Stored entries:
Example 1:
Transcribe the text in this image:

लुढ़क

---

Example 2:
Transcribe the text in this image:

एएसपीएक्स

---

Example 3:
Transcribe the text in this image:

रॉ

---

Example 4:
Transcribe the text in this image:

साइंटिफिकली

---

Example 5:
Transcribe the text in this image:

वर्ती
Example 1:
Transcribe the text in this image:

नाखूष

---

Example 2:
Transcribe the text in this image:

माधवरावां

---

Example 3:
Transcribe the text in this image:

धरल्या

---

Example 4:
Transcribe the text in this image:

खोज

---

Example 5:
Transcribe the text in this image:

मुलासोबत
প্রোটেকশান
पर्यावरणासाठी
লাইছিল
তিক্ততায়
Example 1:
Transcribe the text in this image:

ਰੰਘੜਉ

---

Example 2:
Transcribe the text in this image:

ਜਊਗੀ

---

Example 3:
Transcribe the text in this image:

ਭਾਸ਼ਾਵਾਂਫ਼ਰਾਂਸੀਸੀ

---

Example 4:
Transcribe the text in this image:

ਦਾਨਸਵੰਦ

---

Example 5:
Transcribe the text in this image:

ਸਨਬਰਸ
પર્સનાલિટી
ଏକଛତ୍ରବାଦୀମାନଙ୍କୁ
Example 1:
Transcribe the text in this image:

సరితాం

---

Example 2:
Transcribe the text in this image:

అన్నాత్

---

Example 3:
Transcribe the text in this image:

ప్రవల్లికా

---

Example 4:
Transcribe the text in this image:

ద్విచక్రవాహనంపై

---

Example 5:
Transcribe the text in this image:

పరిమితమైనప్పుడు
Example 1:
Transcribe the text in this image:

#### TASK OBJECTIVE
Copy every record above out again, word for word.

#### RESULT OF THIS EXERCISE
Example 1:
Transcribe the text in this image:

लुढ़क

---

Example 2:
Transcribe the text in this image:

एएसपीएक्स

---

Example 3:
Transcribe the text in this image:

रॉ

---

Example 4:
Transcribe the text in this image:

साइंटिफिकली

---

Example 5:
Transcribe the text in this image:

वर्ती
Example 1:
Transcribe the text in this image:

नाखूष

---

Example 2:
Transcribe the text in this image:

माधवरावां

---

Example 3:
Transcribe the text in this image:

धरल्या

---

Example 4:
Transcribe the text in this image:

खोज

---

Example 5:
Transcribe the text in this image:

मुलासोबत
প্রোটেকশান
पर्यावरणासाठी
লাইছিল
তিক্ততায়
Example 1:
Transcribe the text in this image:

ਰੰਘੜਉ

---

Example 2:
Transcribe the text in this image:

ਜਊਗੀ

---

Example 3:
Transcribe the text in this image:

ਭਾਸ਼ਾਵਾਂਫ਼ਰਾਂਸੀਸੀ

---

Example 4:
Transcribe the text in this image:

ਦਾਨਸਵੰਦ

---

Example 5:
Transcribe the text in this image:

ਸਨਬਰਸ
પર્સનાલિટી
ଏକଛତ୍ରବାଦୀମାନଙ୍କୁ
Example 1:
Transcribe the text in this image:

సరితాం

---

Example 2:
Transcribe the text in this image:

అన్నాత్

---

Example 3:
Transcribe the text in this image:

ప్రవల్లికా

---

Example 4:
Transcribe the text in this image:

ద్విచక్రవాహనంపై

---

Example 5:
Transcribe the text in this image:

పరిమితమైనప్పుడు
Example 1:
Transcribe the text in this image:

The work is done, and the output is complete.